● **Exercise text**:
* * * * * * *
By now, you have probably read that Tor Books (along with the other divisions of Tom Doherty Associates) will be releasing all their eBooks DRM-free by July of this year. But some of you have wondered what that means for my upcoming novel Redshirts, which comes out June 5. Will it have DRM on it when it comes out? Or will it be DRM-free from the very moment of its release? Here comes the official notice:
Yes, the Redshirts eBook will be DRM-free from the day of release.
Therefore, you eBook lovers will have absolutely no reason not to buy the book the very second it is available, thus driving my sales through the stratosphere, making my publisher very happy and showering me with precious, precious coin that I can convert into my daughter’s college education, and also maybe a hot tub. For the cats. Hey, some cats like hot tubs. This is what I hear.
(My thanks to Hillary Veith and all the other cool cats at Macmillan Digital for letting me get just a tiny bit ahead of the curve here. You guys rock.)
Also: The print edition will be DRM-free, too! So that’s an option for you as well, don’t forget. We like the stores that have the physical version as well. They make great gifts, as well as objects for me to sign when I am on my book tour this June (the dates of which are being finalized as I type this). Camp out at your favorite local bookstore! It’s not too early to get in line!
* * * * * * *
Stored data entries
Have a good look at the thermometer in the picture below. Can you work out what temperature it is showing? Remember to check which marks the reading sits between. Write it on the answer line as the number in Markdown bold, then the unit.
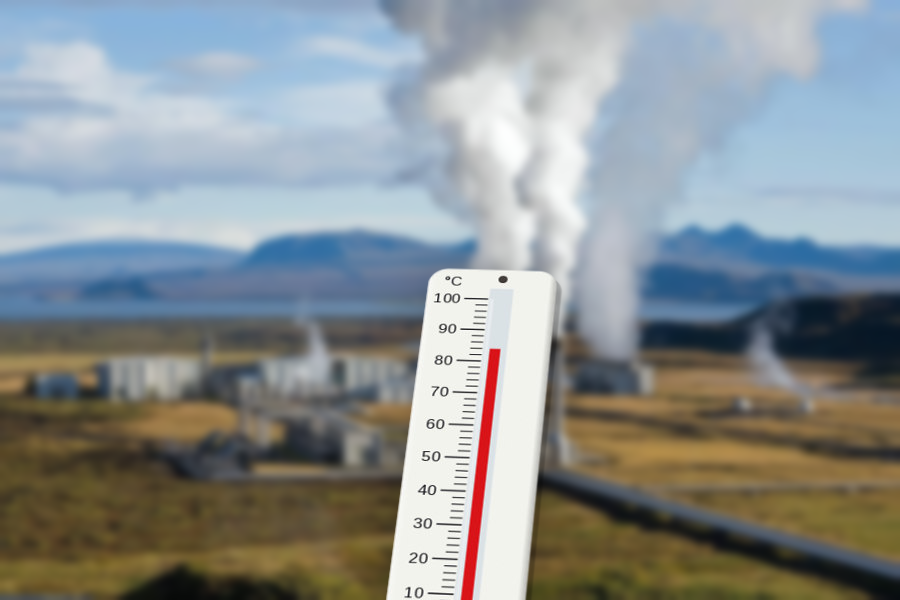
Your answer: **84** °C
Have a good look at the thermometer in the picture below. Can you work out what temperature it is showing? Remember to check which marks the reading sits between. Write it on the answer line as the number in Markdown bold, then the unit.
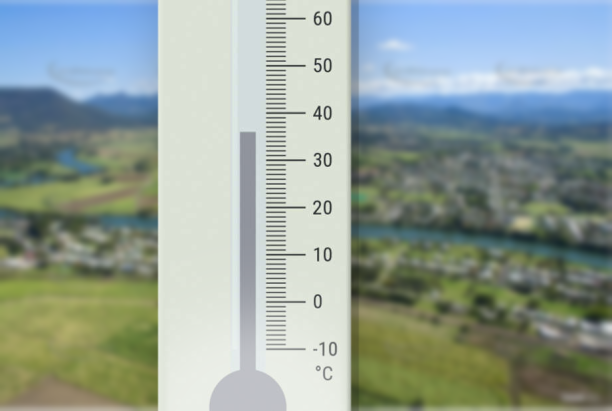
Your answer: **36** °C
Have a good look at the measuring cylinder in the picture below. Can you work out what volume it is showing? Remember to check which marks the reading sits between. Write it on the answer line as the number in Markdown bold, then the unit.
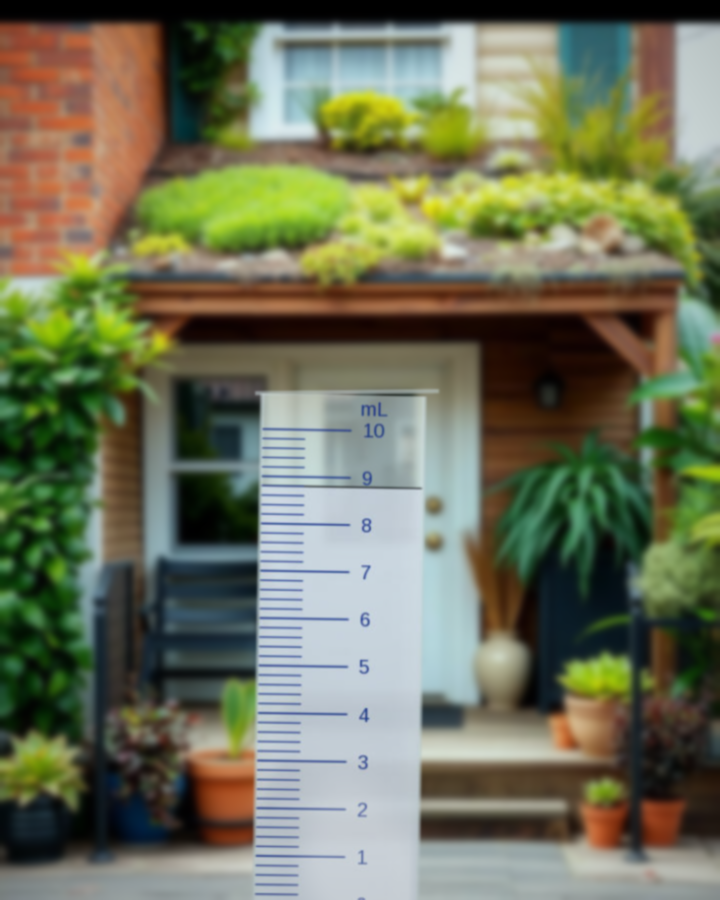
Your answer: **8.8** mL
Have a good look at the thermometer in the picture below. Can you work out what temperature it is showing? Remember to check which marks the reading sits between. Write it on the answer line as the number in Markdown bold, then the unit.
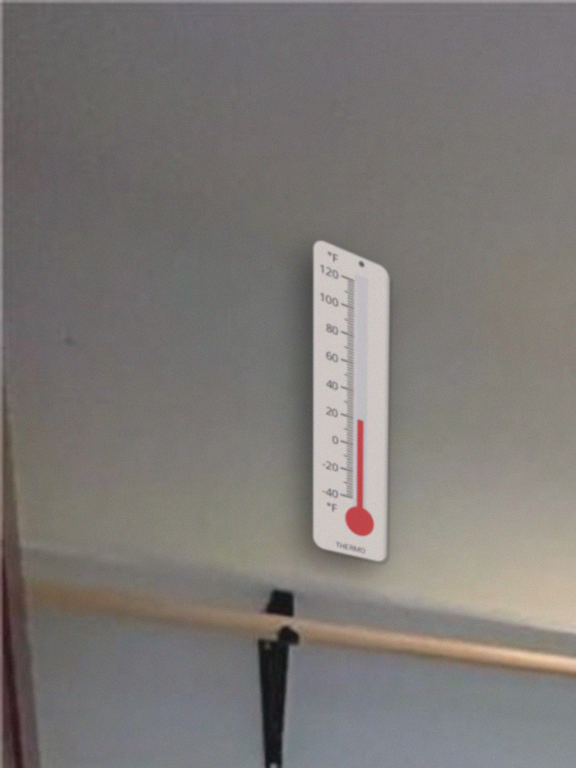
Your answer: **20** °F
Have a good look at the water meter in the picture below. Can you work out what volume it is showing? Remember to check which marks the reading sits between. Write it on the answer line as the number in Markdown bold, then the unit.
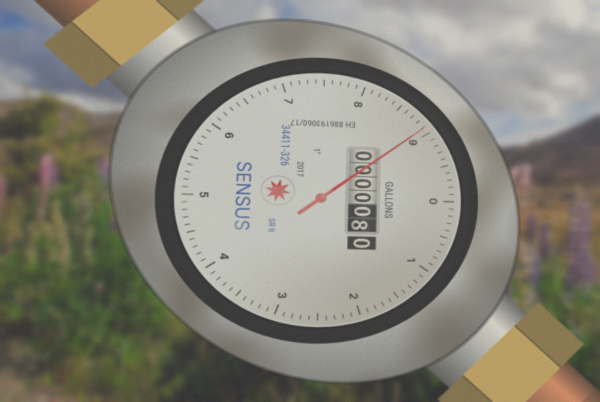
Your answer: **78.9** gal
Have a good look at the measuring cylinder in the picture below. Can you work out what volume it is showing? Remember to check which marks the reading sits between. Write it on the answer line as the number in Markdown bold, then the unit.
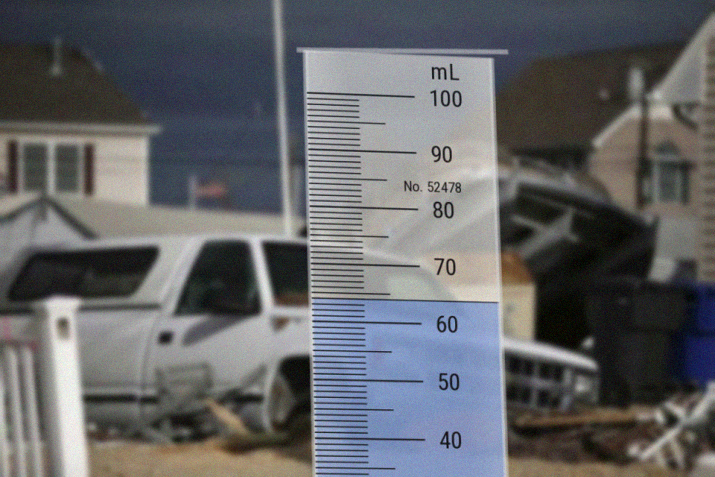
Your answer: **64** mL
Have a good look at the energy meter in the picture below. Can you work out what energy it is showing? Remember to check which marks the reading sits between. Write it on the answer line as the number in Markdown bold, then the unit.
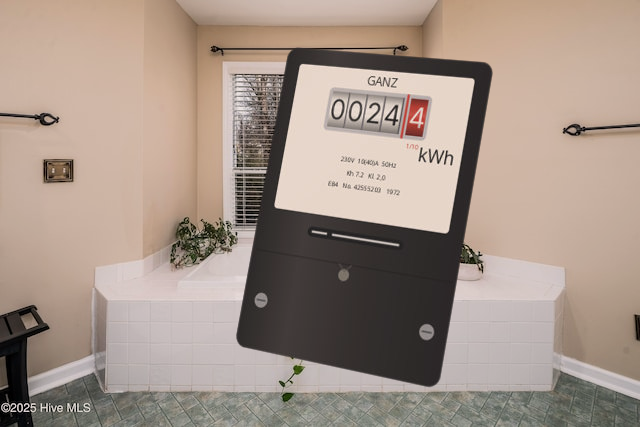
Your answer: **24.4** kWh
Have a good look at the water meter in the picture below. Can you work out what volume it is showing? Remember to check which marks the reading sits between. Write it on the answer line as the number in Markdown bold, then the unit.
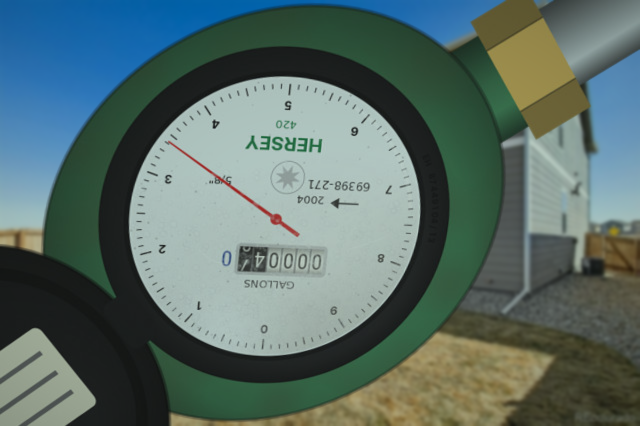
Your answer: **473.4** gal
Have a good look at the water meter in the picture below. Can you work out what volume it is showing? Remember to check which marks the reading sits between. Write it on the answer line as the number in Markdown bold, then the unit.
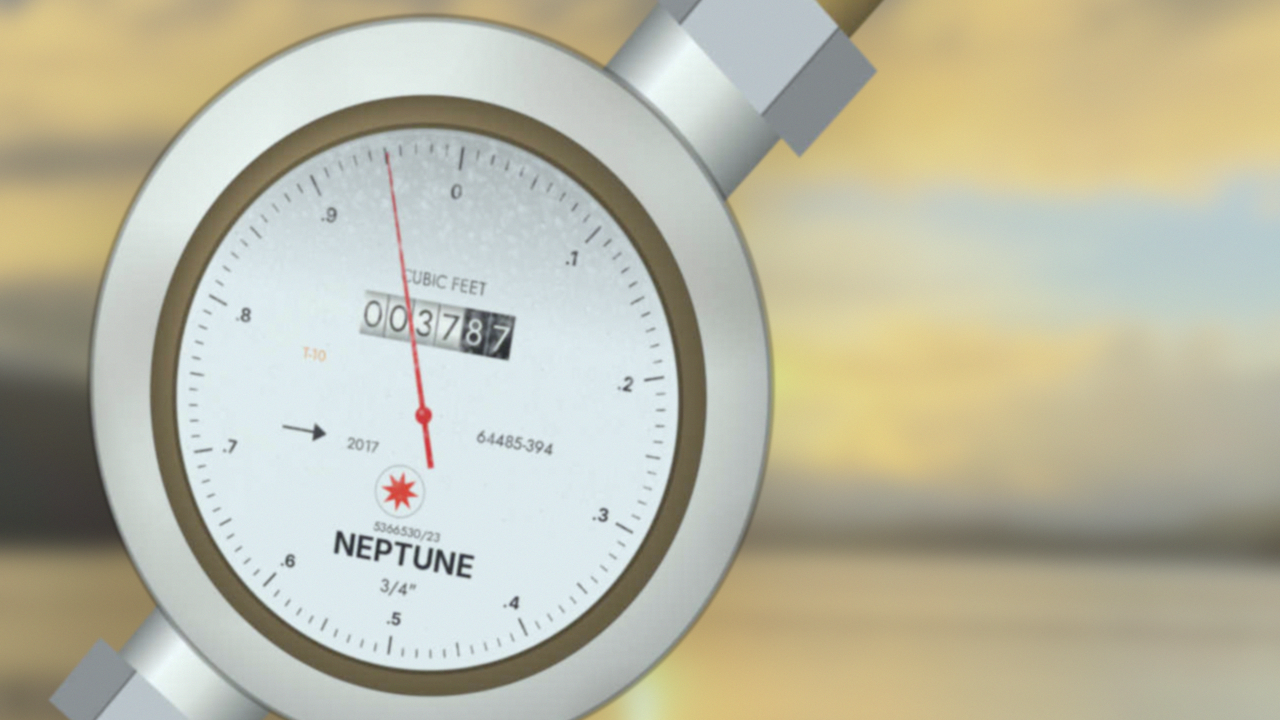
* * * * * * *
● **What the task asks**:
Reproduce the passage of the post about the DRM-free Redshirts eBook, starting with "By now, you" and going on through "what I hear.".

● **Written solution**:
By now, you have probably read that Tor Books (along with the other divisions of Tom Doherty Associates) will be releasing all their eBooks DRM-free by July of this year. But some of you have wondered what that means for my upcoming novel Redshirts, which comes out June 5. Will it have DRM on it when it comes out? Or will it be DRM-free from the very moment of its release? Here comes the official notice:
Yes, the Redshirts eBook will be DRM-free from the day of release.
Therefore, you eBook lovers will have absolutely no reason not to buy the book the very second it is available, thus driving my sales through the stratosphere, making my publisher very happy and showering me with precious, precious coin that I can convert into my daughter’s college education, and also maybe a hot tub. For the cats. Hey, some cats like hot tubs. This is what I hear.